What is being asked ->
Set down the entries again word for word, without any of the images.
***
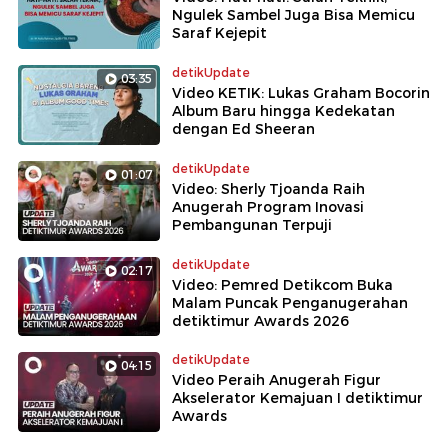
Ngulek Sambel Juga Bisa Memicu
Saraf Kejepit
detikUpdate
03:35
Video KETIK: Lukas Graham Bocorin
Album Baru hingga Kedekatan
dengan Ed Sheeran
detikUpdate
01:07
Video: Sherly Tjoanda Raih
Anugerah Program Inovasi
Pembangunan Terpuji
detikUpdate
02:17
Video: Pemred Detikcom Buka
Malam Puncak Penganugerahan
detiktimur Awards 2026
detikUpdate
04:15
Video Peraih Anugerah Figur
Akselerator Kemajuan I detiktimur
Awards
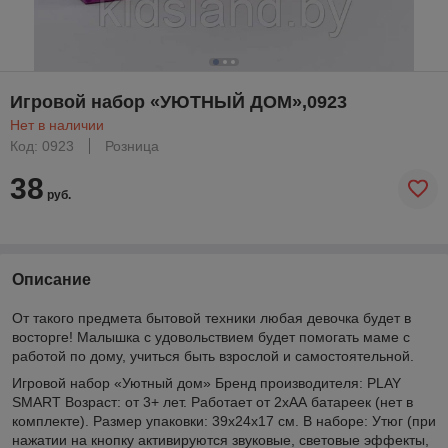
Игровой набор «УЮТНЫЙ ДОМ»,0923
Нет в наличии
Код: 0923
Розница
38
руб.
Описание
От такого предмета бытовой техники любая девочка будет в
восторге! Малышка с удовольствием будет помогать маме с
работой по дому, учиться быть взрослой и самостоятельной.
Игровой набор «Уютный дом» Бренд производителя: PLAY
SMART Возраст: от 3+ лет. Работает от 2xАА батареек (нет в
комплекте). Размер упаковки: 39x24x17 см. В наборе: Утюг (при
нажатии на кнопку активируются звуковые, световые эффекты,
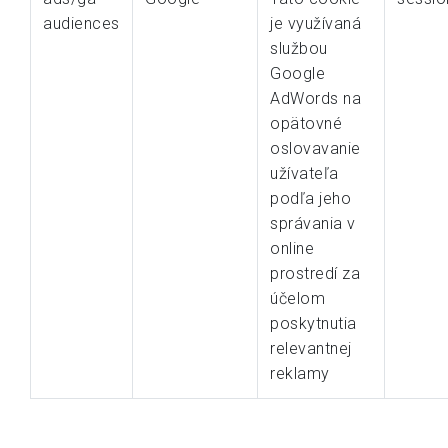
audiences
je využívaná
službou
Google
AdWords na
opätovné
oslovavanie
užívateľa
podľa jeho
správania v
online
prostredí za
účelom
poskytnutia
relevantnej
reklamy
***
Result for this task ->
Ngulek Sambel Juga Bisa Memicu
Saraf Kejepit
detikUpdate
03:35
Video KETIK: Lukas Graham Bocorin
Album Baru hingga Kedekatan
dengan Ed Sheeran
detikUpdate
01:07
Video: Sherly Tjoanda Raih
Anugerah Program Inovasi
Pembangunan Terpuji
detikUpdate
02:17
Video: Pemred Detikcom Buka
Malam Puncak Penganugerahan
detiktimur Awards 2026
detikUpdate
04:15
Video Peraih Anugerah Figur
Akselerator Kemajuan I detiktimur
Awards
Игровой набор «УЮТНЫЙ ДОМ»,0923
Нет в наличии
Код: 0923
Розница
38
руб.
Описание
От такого предмета бытовой техники любая девочка будет в
восторге! Малышка с удовольствием будет помогать маме с
работой по дому, учиться быть взрослой и самостоятельной.
Игровой набор «Уютный дом» Бренд производителя: PLAY
SMART Возраст: от 3+ лет. Работает от 2xАА батареек (нет в
комплекте). Размер упаковки: 39x24x17 см. В наборе: Утюг (при
нажатии на кнопку активируются звуковые, световые эффекты,
audiences
je využívaná
službou
Google
AdWords na
opätovné
oslovavanie
užívateľa
podľa jeho
správania v
online
prostredí za
účelom
poskytnutia
relevantnej
reklamy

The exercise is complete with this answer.